Женя уже не скрывал улыбки:
— Это приказ?
— Если хотите — да.
— По какому праву?
— По праву советского гражданина и старшего товарища. Этого вам достаточно?
Журавлихин медлил с ответом. «Старший товарищ» явно злоупотребляет своим правом.
В осторожных выражениях Женя это ему высказал.
— Вы мне, ей-богу, нравитесь, — рассмеялся собеседник. — Чудесная непосредственность и уйма заблуждений! Будем знакомиться. — Он протянул руку: — Профессор Набатников Афанасий Гаврилович. Физик.
Женя робко пожал его горячую ладонь и назвал себя. Беседа оживилась.
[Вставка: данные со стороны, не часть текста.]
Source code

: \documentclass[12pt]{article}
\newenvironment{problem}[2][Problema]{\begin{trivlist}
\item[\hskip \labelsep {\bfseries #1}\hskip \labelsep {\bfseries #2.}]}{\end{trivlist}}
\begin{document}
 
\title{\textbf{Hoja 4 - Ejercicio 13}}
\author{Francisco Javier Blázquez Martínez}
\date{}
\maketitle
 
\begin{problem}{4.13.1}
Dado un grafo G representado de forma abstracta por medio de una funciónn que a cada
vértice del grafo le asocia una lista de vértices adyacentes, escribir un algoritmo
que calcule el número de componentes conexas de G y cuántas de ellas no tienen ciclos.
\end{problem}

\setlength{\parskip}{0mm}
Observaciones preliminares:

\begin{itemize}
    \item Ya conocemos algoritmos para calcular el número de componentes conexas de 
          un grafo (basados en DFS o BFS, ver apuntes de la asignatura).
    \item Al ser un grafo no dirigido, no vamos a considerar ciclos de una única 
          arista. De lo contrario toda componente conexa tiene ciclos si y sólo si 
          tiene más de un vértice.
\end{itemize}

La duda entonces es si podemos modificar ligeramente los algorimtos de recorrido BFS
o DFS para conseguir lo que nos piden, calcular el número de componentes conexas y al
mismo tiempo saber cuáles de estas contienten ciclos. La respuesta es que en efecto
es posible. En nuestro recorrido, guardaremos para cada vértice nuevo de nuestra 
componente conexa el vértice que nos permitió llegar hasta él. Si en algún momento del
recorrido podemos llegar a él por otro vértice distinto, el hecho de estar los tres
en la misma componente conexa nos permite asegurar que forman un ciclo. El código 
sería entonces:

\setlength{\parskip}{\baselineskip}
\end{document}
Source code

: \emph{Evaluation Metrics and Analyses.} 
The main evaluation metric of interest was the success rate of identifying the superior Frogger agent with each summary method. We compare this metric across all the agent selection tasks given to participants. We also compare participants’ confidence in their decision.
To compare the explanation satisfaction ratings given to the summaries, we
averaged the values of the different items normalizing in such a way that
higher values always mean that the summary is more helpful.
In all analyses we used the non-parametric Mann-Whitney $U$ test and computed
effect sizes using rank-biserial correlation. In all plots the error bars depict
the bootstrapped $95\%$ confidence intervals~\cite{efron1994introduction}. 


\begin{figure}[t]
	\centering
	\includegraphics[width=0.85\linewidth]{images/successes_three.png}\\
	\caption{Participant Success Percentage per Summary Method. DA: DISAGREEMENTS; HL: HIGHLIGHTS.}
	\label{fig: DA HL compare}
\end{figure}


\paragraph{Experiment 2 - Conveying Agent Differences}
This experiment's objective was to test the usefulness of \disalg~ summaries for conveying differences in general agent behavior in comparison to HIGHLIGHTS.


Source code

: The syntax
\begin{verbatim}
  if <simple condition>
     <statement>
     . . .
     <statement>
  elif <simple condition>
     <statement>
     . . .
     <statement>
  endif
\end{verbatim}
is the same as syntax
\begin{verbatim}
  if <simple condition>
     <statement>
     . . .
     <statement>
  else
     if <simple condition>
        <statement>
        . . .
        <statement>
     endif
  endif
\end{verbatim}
Профессор говорил, что для него не так уж важно прекратить ссору двух задравшихся петушков. «Чепуха все это, милый друг, чепуха». Но разве можно мириться с явным несовершенством характеров? Нельзя же в коммунистическое общество тащить с собой груз старых привычек и, что не менее вредно, скверный характер.
— Хлам надо оставлять на старой квартире, дорогой друг, — заметил Набатников.
С этим, конечно, соглашался Женя, но не мог пожаловаться на плохое воспитание. Еще бы! Школа, комсомол, пример старших…
— Все равно мало, — сказал профессор. — Каждый настоящий человек должен заниматься вашим воспитанием.
— Именно моим?
— Да, и вашим. Не могу видеть равнодушных людей. Идет по улице двенадцатилетний малец и важно дымит папиросой. Не всякий обратит на это внимание. Скажем, и вы в том числе.
— А что же вы делаете?
— Ничего особенного. Беру у него изо рта папиросу и бросаю в урну. Надо, чтобы так поступали все. Конечно, это не единственный способ борьбы с курением ребятишек, но, поверьте, очень простой и действенный.
С интересным человеком встретился Женя. В Набатникове сочетались резкость и прямодушие. Он не поучал, а попросту делился опытом большой прожитой жизни, и это доставляло ему удовольствие, — так, во всяком случае, казалось Жене. Впрочем, он не ошибался.
— Это, так сказать, к вопросу о равнодушии. — Набатников достал большой цветной платок, вытер вспотевший лоб. — Теперь докладывайте — и, главное, без утайки, — что же случилось с вашим аппаратом.
Журавлихин не мог, да и не хотел отступать. Профессор Жене понравился. Он смотрел на него с восхищением, как всегда при встречах с интересными людьми.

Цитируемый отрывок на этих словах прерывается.